Yatırımcılar, hızla yayılan Omicron varyantı hakkındaki en son haberleri, virüsün ABD ekonomisini ne kadar etkileyebileceğine ve piyasa hisse senetleri için tarihsel olarak güçlü bir döneme girerken kazançlara ne kadar etki edebileceğine dair işaretleri yakından takip ederken, dünyada Christmas tatili haftasında ve yılın son işlem günlerinde artan vaka sayıları kaygı uyandırıyor. Reuters haberlerinde binlerce uçuşun iptal edildiğini okuyoruz. Yeni kısıtlamalar devreye girerken, bu sabah piyasa tepkisinin ise sanılanın aksine ılımlı olduğunu görüyoruz.

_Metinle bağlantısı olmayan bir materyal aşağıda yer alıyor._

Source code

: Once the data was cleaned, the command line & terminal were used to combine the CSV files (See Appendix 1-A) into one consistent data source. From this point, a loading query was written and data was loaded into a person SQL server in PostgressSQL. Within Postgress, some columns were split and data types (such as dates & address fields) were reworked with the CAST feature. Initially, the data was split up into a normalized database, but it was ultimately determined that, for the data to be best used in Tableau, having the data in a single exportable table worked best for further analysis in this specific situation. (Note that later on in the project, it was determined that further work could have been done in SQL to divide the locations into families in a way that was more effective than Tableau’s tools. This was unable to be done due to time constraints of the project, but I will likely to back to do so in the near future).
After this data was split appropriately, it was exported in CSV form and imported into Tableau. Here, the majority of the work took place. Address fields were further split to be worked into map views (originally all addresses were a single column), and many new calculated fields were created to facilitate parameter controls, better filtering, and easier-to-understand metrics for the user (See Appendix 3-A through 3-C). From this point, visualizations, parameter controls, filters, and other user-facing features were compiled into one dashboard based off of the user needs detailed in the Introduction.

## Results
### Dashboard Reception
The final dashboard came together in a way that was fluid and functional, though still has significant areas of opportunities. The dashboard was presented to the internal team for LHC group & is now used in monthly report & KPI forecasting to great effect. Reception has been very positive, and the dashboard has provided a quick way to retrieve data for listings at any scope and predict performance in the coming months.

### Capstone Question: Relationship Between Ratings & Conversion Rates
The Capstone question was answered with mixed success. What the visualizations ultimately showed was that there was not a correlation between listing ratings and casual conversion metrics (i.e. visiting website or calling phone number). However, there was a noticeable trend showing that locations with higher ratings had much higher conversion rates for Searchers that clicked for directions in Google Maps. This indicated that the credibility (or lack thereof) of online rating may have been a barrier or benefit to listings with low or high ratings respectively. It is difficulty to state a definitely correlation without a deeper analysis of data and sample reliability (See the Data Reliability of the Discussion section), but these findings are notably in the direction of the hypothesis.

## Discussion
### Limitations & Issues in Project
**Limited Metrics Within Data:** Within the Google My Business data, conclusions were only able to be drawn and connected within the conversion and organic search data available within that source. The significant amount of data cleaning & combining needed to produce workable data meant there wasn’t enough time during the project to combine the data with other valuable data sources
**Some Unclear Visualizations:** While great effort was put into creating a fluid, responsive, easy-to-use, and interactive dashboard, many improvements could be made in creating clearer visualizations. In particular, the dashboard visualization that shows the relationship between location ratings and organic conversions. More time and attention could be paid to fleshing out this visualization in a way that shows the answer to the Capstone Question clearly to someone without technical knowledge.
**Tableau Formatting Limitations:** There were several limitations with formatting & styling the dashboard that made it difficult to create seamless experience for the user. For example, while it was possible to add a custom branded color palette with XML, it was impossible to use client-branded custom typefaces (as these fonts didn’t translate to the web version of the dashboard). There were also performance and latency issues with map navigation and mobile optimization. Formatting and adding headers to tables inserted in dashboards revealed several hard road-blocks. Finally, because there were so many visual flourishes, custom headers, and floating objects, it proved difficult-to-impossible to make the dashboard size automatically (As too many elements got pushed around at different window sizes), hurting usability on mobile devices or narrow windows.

Yeni gün başlangıcında, Asya borsalarında hakim olan ılımlı görünümün, ABD borsalarının vadeli işlemlerine de yansıdığını görüyoruz. Gümüş 22,10 dolar seviyesinin üzerinde ; altın ise 1,750 dolar seviyesinin üzerinde kalarak yılı tehlike bölgesinden uzaklaşarak tamamlaması, umutları yeni yıla taşıyor. Bu yıl kapanış itibariyle maalesef kıymetli madenlerin yılı olamadı. Büyük bir ümitle sarıldığımız ama Haziran ayında terk ettiğimiz gümüşten istediğimiz bulamadık. Ama aklımızdaki senaryo hiç değişmedi. İlk etapta yeniden gümüş pozisyonu alacağız. Dijital altın Bitcoin ise, beklediğimiz yukarı yönlü harekete başladığına inanıyoruz.
Bugün de mali piyasaların önemli bir kısmı tatil nedeniyle kapalı konumda olacak. Türkiye’de ise makro cephede, kapasite kullanım oranı ve reel sektör güven endeksi takip edilecek.